- Work to be completed: In the entries that follow, which lines hold the string "мотивация"? List them.

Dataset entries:
━━━━━━━━━━━━━━━━━━━━

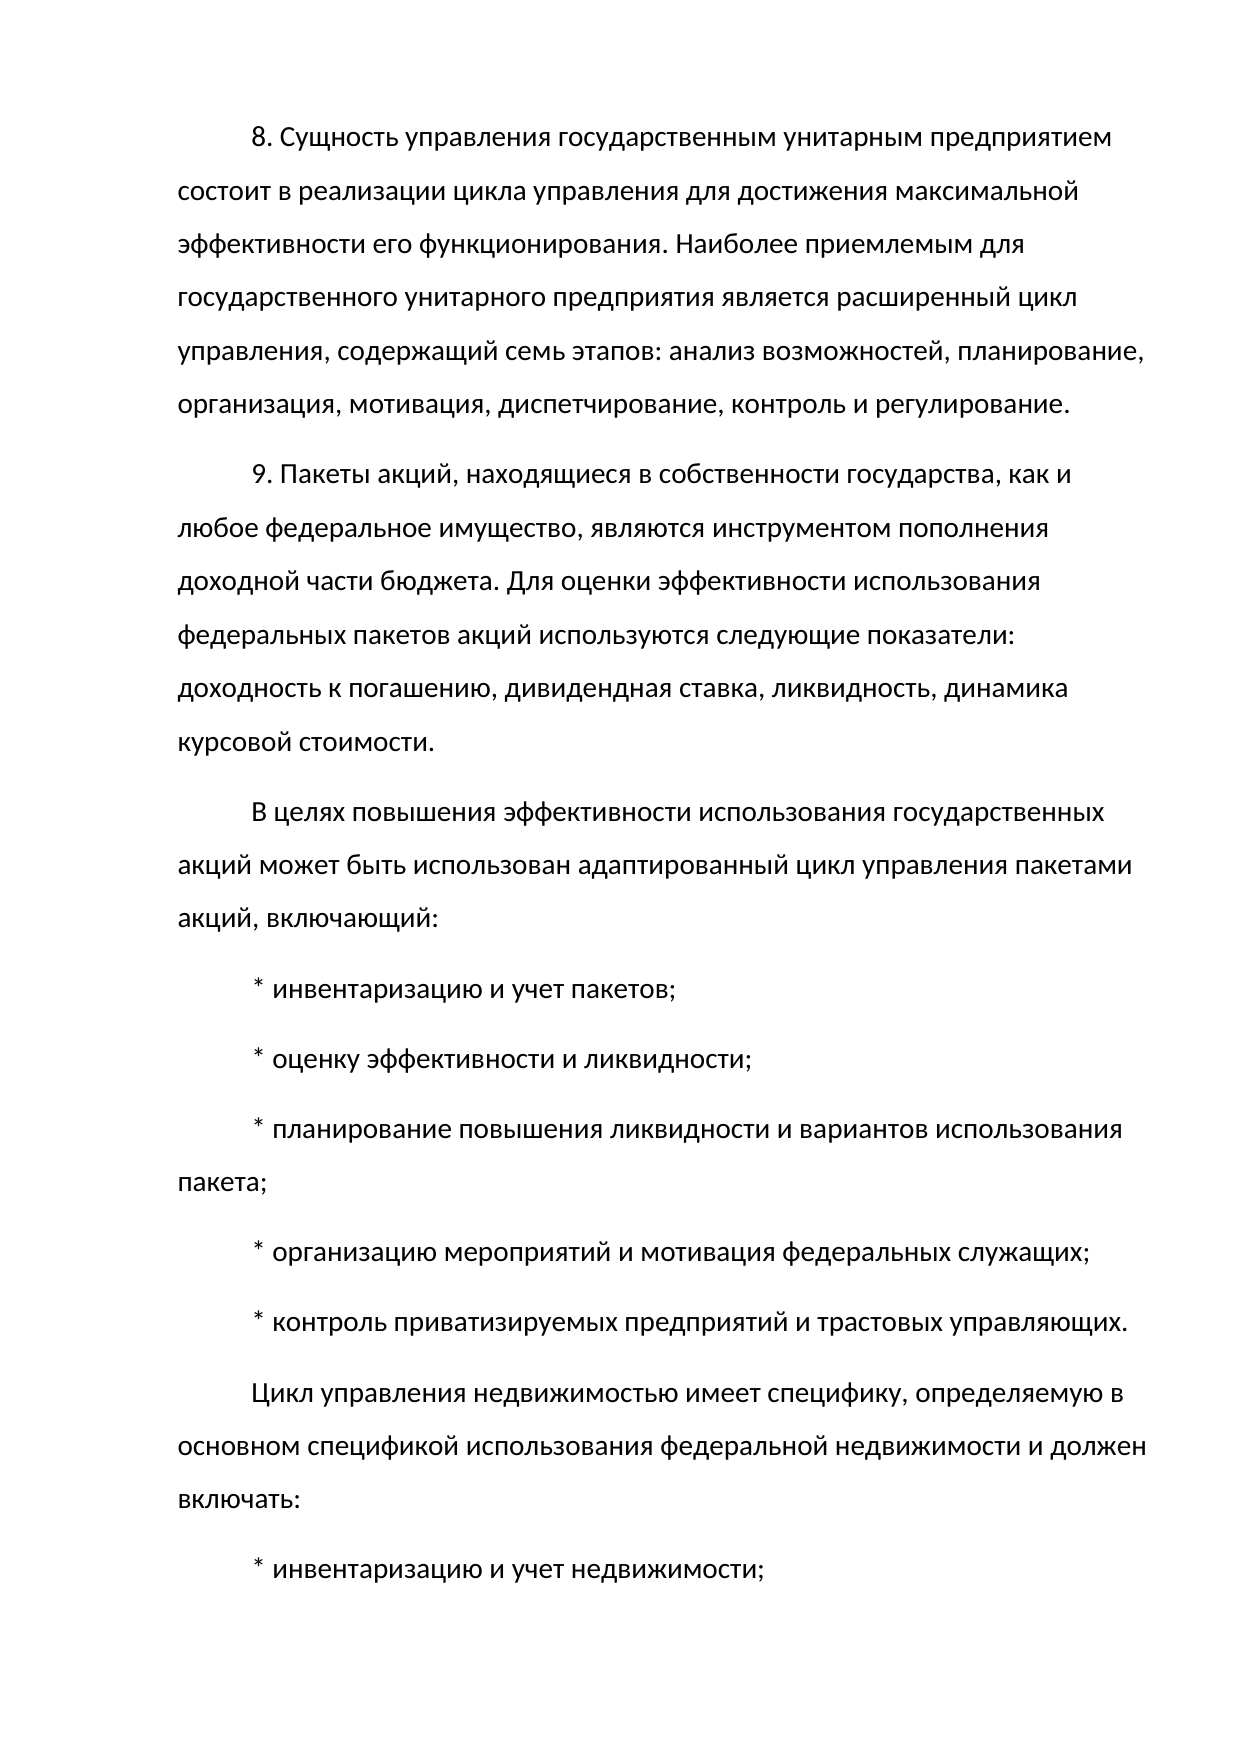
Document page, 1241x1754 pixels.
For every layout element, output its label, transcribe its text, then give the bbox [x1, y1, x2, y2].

text 8. Сущность управления государственным унитарным предприятием состоит в реализации цикла управления для достижения максимальной эффективности его функционирования. Наиболее приемлемым для государственного унитарного предприятия является расширенный цикл управления, содержащий семь этапов: анализ возможностей, планирование, организация, мотивация, диспетчирование, контроль и регулирование. [177, 118, 1152, 421]
text * инвентаризацию и учет пакетов; [177, 970, 1152, 1005]
text Цикл управления недвижимостью имеет специфику, определяемую в основном спецификой использования федеральной недвижимости и должен включать: [177, 1374, 1152, 1516]
text * контроль приватизируемых предприятий и трастовых управляющих. [177, 1303, 1152, 1339]
text * оценку эффективности и ликвидности; [177, 1040, 1152, 1075]
text 9. Пакеты акций, находящиеся в собственности государства, как и любое федеральное имущество, являются инструментом пополнения доходной части бюджета. Для оценки эффективности использования федеральных пакетов акций используются следующие показатели: доходность к погашению, дивидендная ставка, ликвидность, динамика курсовой стоимости. [177, 455, 1152, 758]
text * организацию мероприятий и мотивация федеральных служащих; [177, 1233, 1152, 1269]
text В целях повышения эффективности использования государственных акций может быть использован адаптированный цикл управления пакетами акций, включающий: [177, 793, 1152, 935]
text * планирование повышения ликвидности и вариантов использования пакета; [177, 1110, 1152, 1199]
text * инвентаризацию и учет недвижимости; [177, 1551, 1152, 1586]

━━━━━━━━━━━━━━━━━━━━

- Output of the task:
text 8. Сущность управления государственным унитарным предприятием состоит в реализации цикла управления для достижения максимальной эффективности его функционирования. Наиболее приемлемым для государственного унитарного предприятия является расширенный цикл управления, содержащий семь этапов: анализ возможностей, планирование, организация, мотивация, диспетчирование, контроль и регулирование. [177, 118, 1152, 421]
text * организацию мероприятий и мотивация федеральных служащих; [177, 1233, 1152, 1269]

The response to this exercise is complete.